[okfn-labs] Best practice for OCR workflows (re OED 1st edition project)

Mon Jun 24 11:36:58 UTC 2013

On 21 June 2013 21:45, Tom Morris <tfmorris at gmail.com> wrote:

This is fantastic Tom - really useful, thanks so much!

> pps.  Below is the text for a few entries as OCR'd by the default Internet Archive OCR (an old version of Abby FineReader).  This was extracted from the ePub file, but if you wanted to work with the Internet Archive version of the OCR, you'd want to start with the Abby version because it contains more info (and perhaps convert it to hOCR as described in Rod Page's post http://iphylo.blogspot.com/2011/07/correcting-ocr-using-hocr-firefox.html).  To see the original page image look at column 3 here: http://archive.org/stream/oed01arch#page/4/mode/1up

Is there a way to get the Abby version direct from the Archive online
or would one need to ask them specially?

Worse case I guess we automate the extraction from the epub and run with that.

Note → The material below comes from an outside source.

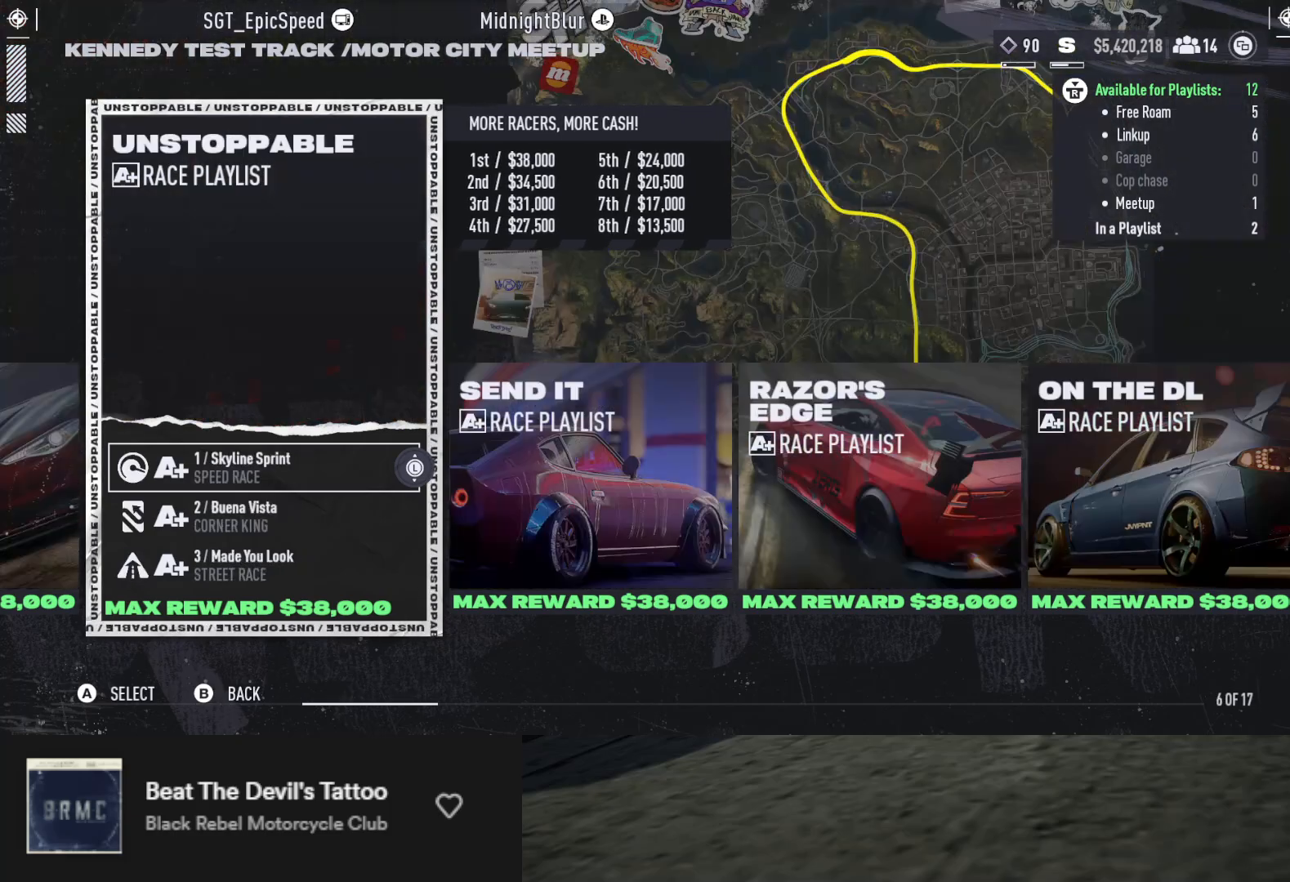
{"buttons": [], "left_stick": "center", "right_stick": "center", "events": [[17, "DPAD_RIGHT", "up"], [267, "DPAD_RIGHT", "down"], [333, "DPAD_RIGHT", "up"]]}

> The basic quality isn't terrible, but there's lots of information encoded in symbols, font renderings(e.g. italics, bold), layout, etc that you'd want to try and capture depending on what your goal is.  Fully extracting the rich semantics would be a lot of work (but make the end result much more valuable).

I agree. I think a fully faithful conversion would be the ultimate goal.

[...]

Rufus